Dataset items

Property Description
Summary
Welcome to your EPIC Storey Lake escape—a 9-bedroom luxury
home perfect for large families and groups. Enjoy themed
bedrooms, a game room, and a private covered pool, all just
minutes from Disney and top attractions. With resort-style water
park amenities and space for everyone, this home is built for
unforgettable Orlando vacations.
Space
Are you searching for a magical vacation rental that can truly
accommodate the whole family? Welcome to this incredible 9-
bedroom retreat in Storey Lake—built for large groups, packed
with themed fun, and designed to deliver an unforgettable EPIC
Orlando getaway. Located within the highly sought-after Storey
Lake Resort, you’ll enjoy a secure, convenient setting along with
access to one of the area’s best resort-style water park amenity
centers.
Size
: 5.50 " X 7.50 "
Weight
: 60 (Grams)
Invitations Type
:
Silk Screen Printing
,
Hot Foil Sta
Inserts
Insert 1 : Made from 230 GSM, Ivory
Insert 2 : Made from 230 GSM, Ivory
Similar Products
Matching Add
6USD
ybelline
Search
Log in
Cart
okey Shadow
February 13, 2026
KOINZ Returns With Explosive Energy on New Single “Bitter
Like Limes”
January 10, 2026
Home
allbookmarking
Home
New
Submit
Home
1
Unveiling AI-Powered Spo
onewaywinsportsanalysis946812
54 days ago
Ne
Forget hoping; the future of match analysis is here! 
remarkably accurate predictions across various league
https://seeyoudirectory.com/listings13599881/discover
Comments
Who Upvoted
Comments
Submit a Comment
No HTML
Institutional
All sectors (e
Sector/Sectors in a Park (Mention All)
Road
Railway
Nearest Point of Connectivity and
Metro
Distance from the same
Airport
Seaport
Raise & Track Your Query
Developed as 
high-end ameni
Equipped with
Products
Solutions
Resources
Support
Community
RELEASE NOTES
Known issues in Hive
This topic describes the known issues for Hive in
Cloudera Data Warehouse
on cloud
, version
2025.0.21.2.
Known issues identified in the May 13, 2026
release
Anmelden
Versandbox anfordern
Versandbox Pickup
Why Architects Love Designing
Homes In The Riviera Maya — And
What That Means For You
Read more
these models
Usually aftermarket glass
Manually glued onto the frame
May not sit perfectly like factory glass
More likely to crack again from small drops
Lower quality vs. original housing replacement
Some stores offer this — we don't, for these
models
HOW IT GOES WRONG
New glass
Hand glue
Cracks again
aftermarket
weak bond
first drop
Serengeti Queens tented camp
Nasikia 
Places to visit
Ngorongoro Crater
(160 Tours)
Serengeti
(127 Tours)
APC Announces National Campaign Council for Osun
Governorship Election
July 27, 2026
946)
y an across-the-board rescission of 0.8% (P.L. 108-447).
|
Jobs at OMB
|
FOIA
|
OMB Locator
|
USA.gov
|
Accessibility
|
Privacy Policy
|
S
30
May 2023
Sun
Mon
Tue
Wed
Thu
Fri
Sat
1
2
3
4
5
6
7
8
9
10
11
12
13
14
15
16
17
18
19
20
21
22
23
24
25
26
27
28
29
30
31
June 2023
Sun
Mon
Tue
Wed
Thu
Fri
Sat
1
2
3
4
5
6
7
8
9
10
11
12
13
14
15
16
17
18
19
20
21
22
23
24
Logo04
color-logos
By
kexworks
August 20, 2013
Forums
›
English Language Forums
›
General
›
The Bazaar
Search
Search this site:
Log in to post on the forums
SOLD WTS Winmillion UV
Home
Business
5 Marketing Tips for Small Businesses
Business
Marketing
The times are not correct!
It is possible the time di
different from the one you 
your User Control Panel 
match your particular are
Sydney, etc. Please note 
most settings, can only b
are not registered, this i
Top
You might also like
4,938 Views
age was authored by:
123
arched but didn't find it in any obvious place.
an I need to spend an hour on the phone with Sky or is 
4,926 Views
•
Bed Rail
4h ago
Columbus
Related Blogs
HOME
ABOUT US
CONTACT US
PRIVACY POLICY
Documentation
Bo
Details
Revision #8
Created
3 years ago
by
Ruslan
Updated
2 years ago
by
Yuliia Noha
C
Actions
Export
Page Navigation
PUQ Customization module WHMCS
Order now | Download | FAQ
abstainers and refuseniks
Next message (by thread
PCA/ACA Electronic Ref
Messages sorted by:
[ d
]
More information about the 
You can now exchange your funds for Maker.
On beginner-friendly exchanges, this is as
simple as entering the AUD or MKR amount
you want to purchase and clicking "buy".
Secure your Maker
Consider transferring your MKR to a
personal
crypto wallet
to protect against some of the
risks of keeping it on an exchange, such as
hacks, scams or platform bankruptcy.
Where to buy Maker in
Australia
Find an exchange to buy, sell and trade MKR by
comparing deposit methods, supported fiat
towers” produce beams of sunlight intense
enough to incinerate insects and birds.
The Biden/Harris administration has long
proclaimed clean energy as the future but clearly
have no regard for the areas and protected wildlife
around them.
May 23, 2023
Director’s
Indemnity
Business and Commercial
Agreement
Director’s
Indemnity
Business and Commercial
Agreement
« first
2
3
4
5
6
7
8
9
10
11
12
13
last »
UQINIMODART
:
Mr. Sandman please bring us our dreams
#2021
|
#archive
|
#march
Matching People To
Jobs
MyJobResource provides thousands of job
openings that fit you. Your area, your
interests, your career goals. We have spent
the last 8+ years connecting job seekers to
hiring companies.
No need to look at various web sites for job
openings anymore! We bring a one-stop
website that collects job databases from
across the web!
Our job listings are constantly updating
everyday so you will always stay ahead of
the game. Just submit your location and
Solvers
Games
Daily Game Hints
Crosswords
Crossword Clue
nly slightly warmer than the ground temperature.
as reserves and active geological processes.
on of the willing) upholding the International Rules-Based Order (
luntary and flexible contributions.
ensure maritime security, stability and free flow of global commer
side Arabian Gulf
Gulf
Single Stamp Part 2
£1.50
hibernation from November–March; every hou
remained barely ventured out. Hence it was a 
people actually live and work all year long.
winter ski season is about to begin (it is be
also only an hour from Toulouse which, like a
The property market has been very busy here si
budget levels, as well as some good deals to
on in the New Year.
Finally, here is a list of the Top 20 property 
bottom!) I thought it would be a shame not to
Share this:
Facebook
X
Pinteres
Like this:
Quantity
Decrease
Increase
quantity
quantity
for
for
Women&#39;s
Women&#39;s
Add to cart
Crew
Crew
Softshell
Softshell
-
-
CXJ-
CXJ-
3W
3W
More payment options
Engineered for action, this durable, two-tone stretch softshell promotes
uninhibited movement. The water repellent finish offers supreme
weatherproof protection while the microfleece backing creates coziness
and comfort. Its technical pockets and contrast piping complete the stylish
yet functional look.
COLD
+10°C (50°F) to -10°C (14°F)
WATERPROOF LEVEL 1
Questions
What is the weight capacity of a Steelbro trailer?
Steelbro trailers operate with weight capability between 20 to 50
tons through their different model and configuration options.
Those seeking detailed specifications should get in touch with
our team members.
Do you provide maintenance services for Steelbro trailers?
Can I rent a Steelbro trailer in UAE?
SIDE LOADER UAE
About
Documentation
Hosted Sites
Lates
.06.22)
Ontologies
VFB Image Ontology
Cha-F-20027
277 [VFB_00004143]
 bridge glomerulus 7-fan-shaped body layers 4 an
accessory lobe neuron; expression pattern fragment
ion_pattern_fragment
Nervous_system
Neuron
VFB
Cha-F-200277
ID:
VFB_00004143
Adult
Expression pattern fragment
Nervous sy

• _Task directions_
Copy out every line of text in the records above, character for character, keeping the original order and line breaks.

• _Solution to this exercise_
Property Description
Summary
Welcome to your EPIC Storey Lake escape—a 9-bedroom luxury
home perfect for large families and groups. Enjoy themed
bedrooms, a game room, and a private covered pool, all just
minutes from Disney and top attractions. With resort-style water
park amenities and space for everyone, this home is built for
unforgettable Orlando vacations.
Space
Are you searching for a magical vacation rental that can truly
accommodate the whole family? Welcome to this incredible 9-
bedroom retreat in Storey Lake—built for large groups, packed
with themed fun, and designed to deliver an unforgettable EPIC
Orlando getaway. Located within the highly sought-after Storey
Lake Resort, you’ll enjoy a secure, convenient setting along with
access to one of the area’s best resort-style water park amenity
centers.
Size
: 5.50 " X 7.50 "
Weight
: 60 (Grams)
Invitations Type
:
Silk Screen Printing
,
Hot Foil Sta
Inserts
Insert 1 : Made from 230 GSM, Ivory
Insert 2 : Made from 230 GSM, Ivory
Similar Products
Matching Add
6USD
ybelline
Search
Log in
Cart
okey Shadow
February 13, 2026
KOINZ Returns With Explosive Energy on New Single “Bitter
Like Limes”
January 10, 2026
Home
allbookmarking
Home
New
Submit
Home
1
Unveiling AI-Powered Spo
onewaywinsportsanalysis946812
54 days ago
Ne
Forget hoping; the future of match analysis is here! 
remarkably accurate predictions across various league
https://seeyoudirectory.com/listings13599881/discover
Comments
Who Upvoted
Comments
Submit a Comment
No HTML
Institutional
All sectors (e
Sector/Sectors in a Park (Mention All)
Road
Railway
Nearest Point of Connectivity and
Metro
Distance from the same
Airport
Seaport
Raise & Track Your Query
Developed as 
high-end ameni
Equipped with
Products
Solutions
Resources
Support
Community
RELEASE NOTES
Known issues in Hive
This topic describes the known issues for Hive in
Cloudera Data Warehouse
on cloud
, version
2025.0.21.2.
Known issues identified in the May 13, 2026
release
Anmelden
Versandbox anfordern
Versandbox Pickup
Why Architects Love Designing
Homes In The Riviera Maya — And
What That Means For You
Read more
these models
Usually aftermarket glass
Manually glued onto the frame
May not sit perfectly like factory glass
More likely to crack again from small drops
Lower quality vs. original housing replacement
Some stores offer this — we don't, for these
models
HOW IT GOES WRONG
New glass
Hand glue
Cracks again
aftermarket
weak bond
first drop
Serengeti Queens tented camp
Nasikia 
Places to visit
Ngorongoro Crater
(160 Tours)
Serengeti
(127 Tours)
APC Announces National Campaign Council for Osun
Governorship Election
July 27, 2026
946)
y an across-the-board rescission of 0.8% (P.L. 108-447).
|
Jobs at OMB
|
FOIA
|
OMB Locator
|
USA.gov
|
Accessibility
|
Privacy Policy
|
S
30
May 2023
Sun
Mon
Tue
Wed
Thu
Fri
Sat
1
2
3
4
5
6
7
8
9
10
11
12
13
14
15
16
17
18
19
20
21
22
23
24
25
26
27
28
29
30
31
June 2023
Sun
Mon
Tue
Wed
Thu
Fri
Sat
1
2
3
4
5
6
7
8
9
10
11
12
13
14
15
16
17
18
19
20
21
22
23
24
Logo04
color-logos
By
kexworks
August 20, 2013
Forums
›
English Language Forums
›
General
›
The Bazaar
Search
Search this site:
Log in to post on the forums
SOLD WTS Winmillion UV
Home
Business
5 Marketing Tips for Small Businesses
Business
Marketing
The times are not correct!
It is possible the time di
different from the one you 
your User Control Panel 
match your particular are
Sydney, etc. Please note 
most settings, can only b
are not registered, this i
Top
You might also like
4,938 Views
age was authored by:
123
arched but didn't find it in any obvious place.
an I need to spend an hour on the phone with Sky or is 
4,926 Views
•
Bed Rail
4h ago
Columbus
Related Blogs
HOME
ABOUT US
CONTACT US
PRIVACY POLICY
Documentation
Bo
Details
Revision #8
Created
3 years ago
by
Ruslan
Updated
2 years ago
by
Yuliia Noha
C
Actions
Export
Page Navigation
PUQ Customization module WHMCS
Order now | Download | FAQ
abstainers and refuseniks
Next message (by thread
PCA/ACA Electronic Ref
Messages sorted by:
[ d
]
More information about the 
You can now exchange your funds for Maker.
On beginner-friendly exchanges, this is as
simple as entering the AUD or MKR amount
you want to purchase and clicking "buy".
Secure your Maker
Consider transferring your MKR to a
personal
crypto wallet
to protect against some of the
risks of keeping it on an exchange, such as
hacks, scams or platform bankruptcy.
Where to buy Maker in
Australia
Find an exchange to buy, sell and trade MKR by
comparing deposit methods, supported fiat
towers” produce beams of sunlight intense
enough to incinerate insects and birds.
The Biden/Harris administration has long
proclaimed clean energy as the future but clearly
have no regard for the areas and protected wildlife
around them.
May 23, 2023
Director’s
Indemnity
Business and Commercial
Agreement
Director’s
Indemnity
Business and Commercial
Agreement
« first
2
3
4
5
6
7
8
9
10
11
12
13
last »
UQINIMODART
:
Mr. Sandman please bring us our dreams
#2021
|
#archive
|
#march
Matching People To
Jobs
MyJobResource provides thousands of job
openings that fit you. Your area, your
interests, your career goals. We have spent
the last 8+ years connecting job seekers to
hiring companies.
No need to look at various web sites for job
openings anymore! We bring a one-stop
website that collects job databases from
across the web!
Our job listings are constantly updating
everyday so you will always stay ahead of
the game. Just submit your location and
Solvers
Games
Daily Game Hints
Crosswords
Crossword Clue
nly slightly warmer than the ground temperature.
as reserves and active geological processes.
on of the willing) upholding the International Rules-Based Order (
luntary and flexible contributions.
ensure maritime security, stability and free flow of global commer
side Arabian Gulf
Gulf
Single Stamp Part 2
£1.50
hibernation from November–March; every hou
remained barely ventured out. Hence it was a 
people actually live and work all year long.
winter ski season is about to begin (it is be
also only an hour from Toulouse which, like a
The property market has been very busy here si
budget levels, as well as some good deals to
on in the New Year.
Finally, here is a list of the Top 20 property 
bottom!) I thought it would be a shame not to
Share this:
Facebook
X
Pinteres
Like this:
Quantity
Decrease
Increase
quantity
quantity
for
for
Women&#39;s
Women&#39;s
Add to cart
Crew
Crew
Softshell
Softshell
-
-
CXJ-
CXJ-
3W
3W
More payment options
Engineered for action, this durable, two-tone stretch softshell promotes
uninhibited movement. The water repellent finish offers supreme
weatherproof protection while the microfleece backing creates coziness
and comfort. Its technical pockets and contrast piping complete the stylish
yet functional look.
COLD
+10°C (50°F) to -10°C (14°F)
WATERPROOF LEVEL 1
Questions
What is the weight capacity of a Steelbro trailer?
Steelbro trailers operate with weight capability between 20 to 50
tons through their different model and configuration options.
Those seeking detailed specifications should get in touch with
our team members.
Do you provide maintenance services for Steelbro trailers?
Can I rent a Steelbro trailer in UAE?
SIDE LOADER UAE
About
Documentation
Hosted Sites
Lates
.06.22)
Ontologies
VFB Image Ontology
Cha-F-20027
277 [VFB_00004143]
 bridge glomerulus 7-fan-shaped body layers 4 an
accessory lobe neuron; expression pattern fragment
ion_pattern_fragment
Nervous_system
Neuron
VFB
Cha-F-200277
ID:
VFB_00004143
Adult
Expression pattern fragment
Nervous sy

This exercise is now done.